JOHN Collier is remembered today for brilliant fantasy short stories like "The Chaser" or "Thus I Refute Beelzy" or "Green Thoughts," cheerfully ironic miniatures with stings in their tails about magic shops and deals with the devil and man-eating plants in domestic greenhouses.

In Tom's A-Cold (published in the U.S. as Full Circle), Collier's only attempt at what might be called science fiction, the ironies are dark indeed, and have a real human cost.

The novel takes place in 1995, in a post-holocaust England which has regressed to a medieval level, divided into townships that are in most cases little more than gangs. Young Harry has grown up in a valley in Hampshire, under the egotistic rule of the Chief. Harry is the most charismatic of the young men of the village, and his best friend Crab is the most subtle thinker. Harry's grandfather, called Father by all, has ambitions to restore civilization if he can maneuver Harry into power, despite the young man's ambivalence. The opportunity comes when the men of the valley raid a town near Swindon to steal away women for the young men. In the course of summer and fall Harry becomes Chief, but at the cost of everything he cares about.

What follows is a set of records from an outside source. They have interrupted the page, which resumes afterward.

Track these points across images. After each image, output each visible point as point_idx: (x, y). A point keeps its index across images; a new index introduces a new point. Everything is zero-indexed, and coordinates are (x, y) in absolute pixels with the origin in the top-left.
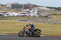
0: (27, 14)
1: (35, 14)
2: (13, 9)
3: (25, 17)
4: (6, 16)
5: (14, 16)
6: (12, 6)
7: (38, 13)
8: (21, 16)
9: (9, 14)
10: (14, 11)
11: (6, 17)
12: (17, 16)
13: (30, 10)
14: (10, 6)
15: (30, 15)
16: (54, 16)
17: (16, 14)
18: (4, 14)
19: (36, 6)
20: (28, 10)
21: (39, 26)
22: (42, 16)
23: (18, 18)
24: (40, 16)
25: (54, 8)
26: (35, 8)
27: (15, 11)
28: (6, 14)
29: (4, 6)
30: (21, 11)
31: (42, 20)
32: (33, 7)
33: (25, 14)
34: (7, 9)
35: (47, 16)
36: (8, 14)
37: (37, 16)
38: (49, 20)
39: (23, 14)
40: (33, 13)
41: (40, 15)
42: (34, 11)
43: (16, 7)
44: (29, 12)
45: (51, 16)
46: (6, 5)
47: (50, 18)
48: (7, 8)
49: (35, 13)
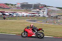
0: (37, 14)
1: (45, 14)
2: (23, 8)
3: (34, 17)
4: (15, 15)
5: (23, 16)
6: (21, 5)
7: (48, 14)
8: (31, 16)
9: (18, 13)
10: (23, 10)
11: (16, 17)
12: (27, 16)
14: (19, 5)
15: (40, 15)
17: (25, 14)
18: (14, 14)
19: (46, 6)
20: (38, 10)
22: (52, 17)
23: (27, 18)
24: (50, 17)
26: (45, 8)
28: (15, 13)
29: (14, 6)
30: (30, 11)
31: (51, 20)
33: (34, 14)
35: (57, 17)
36: (18, 14)
37: (47, 16)
38: (59, 21)
39: (33, 15)
40: (43, 13)
41: (50, 15)
44: (38, 12)
46: (16, 5)
47: (60, 19)
48: (16, 8)
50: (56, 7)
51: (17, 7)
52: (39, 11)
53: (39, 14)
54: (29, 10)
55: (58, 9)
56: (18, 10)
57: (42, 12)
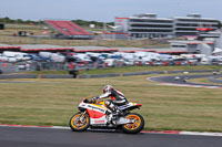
0: (189, 56)
1: (219, 54)
2: (137, 36)
3: (179, 65)
5: (140, 64)
6: (133, 26)
8: (167, 64)
9: (123, 54)
10: (140, 44)
11: (113, 66)
12: (152, 63)
13: (200, 39)
14: (126, 26)
15: (199, 60)
17: (146, 56)
18: (106, 57)
19: (220, 26)
20: (192, 40)
23: (155, 69)
26: (218, 32)
27: (144, 46)
28: (110, 55)
30: (165, 43)
32: (208, 30)
33: (179, 54)
34: (114, 39)
36: (120, 57)
40: (212, 51)
43: (147, 29)
44: (194, 49)
48: (114, 35)
49: (217, 50)
51: (117, 33)
52: (196, 45)
53: (198, 56)
54: (160, 42)
56: (121, 43)
57: (209, 47)
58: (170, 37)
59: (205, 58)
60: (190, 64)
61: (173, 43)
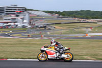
0: (12, 24)
1: (26, 23)
3: (8, 28)
7: (30, 22)
13: (17, 16)
15: (17, 25)
16: (57, 27)
19: (26, 10)
20: (13, 16)
21: (33, 44)
22: (37, 27)
24: (34, 27)
25: (56, 13)
26: (25, 13)
30: (1, 18)
32: (21, 12)
35: (45, 27)
37: (29, 26)
38: (48, 33)
40: (22, 21)
41: (34, 25)
42: (23, 19)
44: (14, 20)
45: (51, 27)
47: (50, 29)
49: (25, 21)
50: (44, 11)
52: (15, 19)
53: (16, 24)
55: (47, 14)
58: (3, 15)
59: (20, 25)
60: (13, 27)
61: (5, 18)
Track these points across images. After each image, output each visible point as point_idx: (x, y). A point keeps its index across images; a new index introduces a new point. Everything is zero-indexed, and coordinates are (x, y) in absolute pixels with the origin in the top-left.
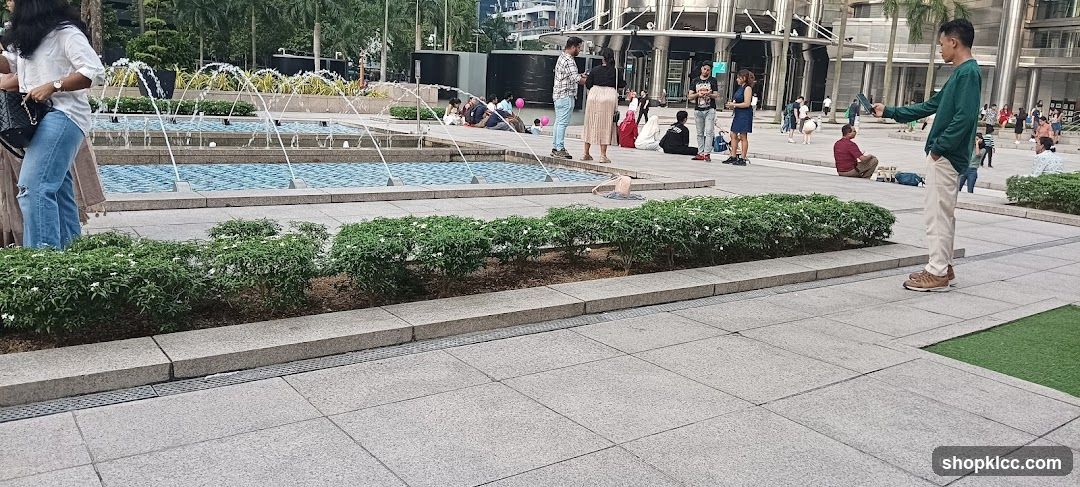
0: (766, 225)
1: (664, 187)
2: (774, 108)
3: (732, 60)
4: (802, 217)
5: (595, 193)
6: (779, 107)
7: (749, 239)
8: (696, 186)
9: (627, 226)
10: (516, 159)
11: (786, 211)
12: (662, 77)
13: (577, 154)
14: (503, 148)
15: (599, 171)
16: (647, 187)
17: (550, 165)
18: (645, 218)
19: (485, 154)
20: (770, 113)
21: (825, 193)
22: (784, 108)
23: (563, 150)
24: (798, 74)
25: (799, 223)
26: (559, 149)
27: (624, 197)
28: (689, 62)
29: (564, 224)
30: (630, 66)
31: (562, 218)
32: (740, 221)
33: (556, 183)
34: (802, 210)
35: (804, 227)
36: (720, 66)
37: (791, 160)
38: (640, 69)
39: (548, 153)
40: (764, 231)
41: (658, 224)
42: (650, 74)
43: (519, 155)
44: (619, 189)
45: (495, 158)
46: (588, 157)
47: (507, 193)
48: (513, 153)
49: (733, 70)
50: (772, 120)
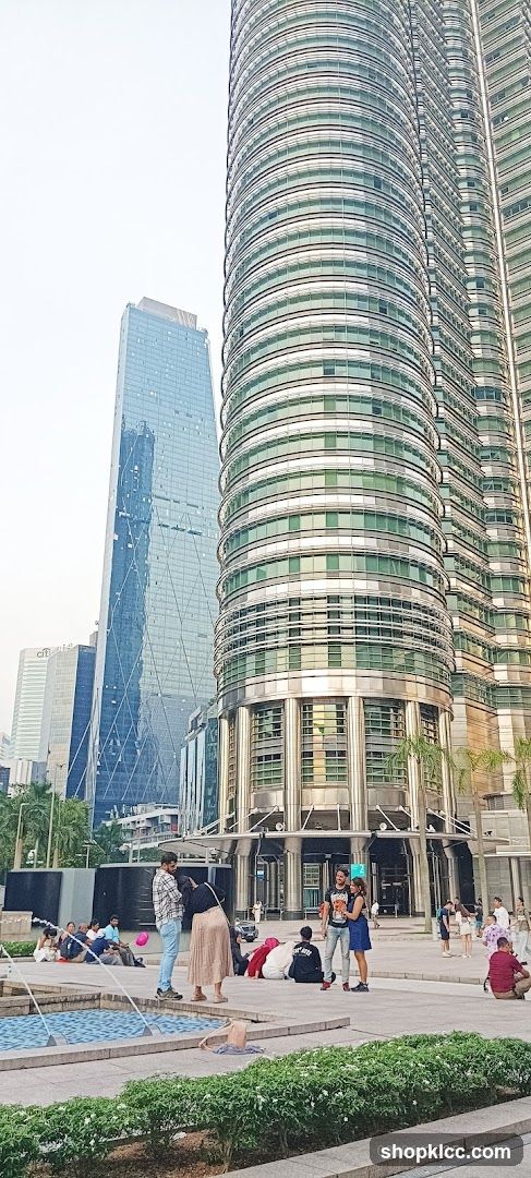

Harry's love for Rose, one of the captured women, and her reluctant love for him, has heartbreaking force. Against a vivid portrayal of the English landscape, the characters work at tragic cross purposes. From a harrowing scene of the use of an ancient hypodermic to attempt to cure the wounded Chief, to the final conversation between Father and Harry about the unknowability of the human heart, Collier limns a tragedy of Shakespearian overtones, one of the great unknown works of twentieth-century future fiction.